[Joint position lists]
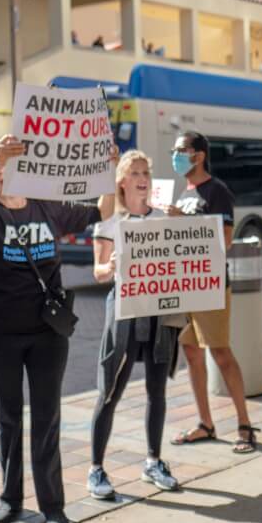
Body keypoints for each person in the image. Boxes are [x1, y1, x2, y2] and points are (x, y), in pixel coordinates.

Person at [0, 137, 118, 523]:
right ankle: (10, 500)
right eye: (0, 169)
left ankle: (53, 506)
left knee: (47, 417)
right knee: (8, 418)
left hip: (47, 332)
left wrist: (109, 172)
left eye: (13, 166)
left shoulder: (47, 209)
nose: (7, 175)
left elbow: (102, 212)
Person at [88, 150, 183, 500]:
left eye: (147, 171)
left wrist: (182, 225)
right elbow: (96, 273)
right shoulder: (109, 221)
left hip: (158, 311)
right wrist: (110, 267)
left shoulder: (163, 217)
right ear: (123, 182)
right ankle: (96, 468)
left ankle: (154, 461)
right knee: (110, 390)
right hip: (124, 311)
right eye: (136, 172)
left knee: (157, 391)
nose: (143, 177)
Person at [166, 131, 260, 454]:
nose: (175, 155)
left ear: (199, 155)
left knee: (220, 353)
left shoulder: (217, 191)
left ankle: (244, 425)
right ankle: (206, 423)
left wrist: (185, 220)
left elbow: (226, 239)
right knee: (191, 354)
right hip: (185, 286)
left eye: (181, 150)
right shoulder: (183, 192)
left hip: (211, 286)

Exercise objective: Without the pictures, repeat the entries above line by line, from the first through the one that contains "left eye: (13, 166)", both ends included.

Exercise result:
Body keypoints for each person in the image. Boxes are [x1, y1, x2, y2] and points are (x, y), in pixel coordinates.

Person at [0, 137, 118, 523]:
right ankle: (10, 500)
right eye: (0, 169)
left ankle: (53, 506)
left knee: (47, 417)
right knee: (8, 418)
left hip: (47, 332)
left wrist: (109, 172)
left eye: (13, 166)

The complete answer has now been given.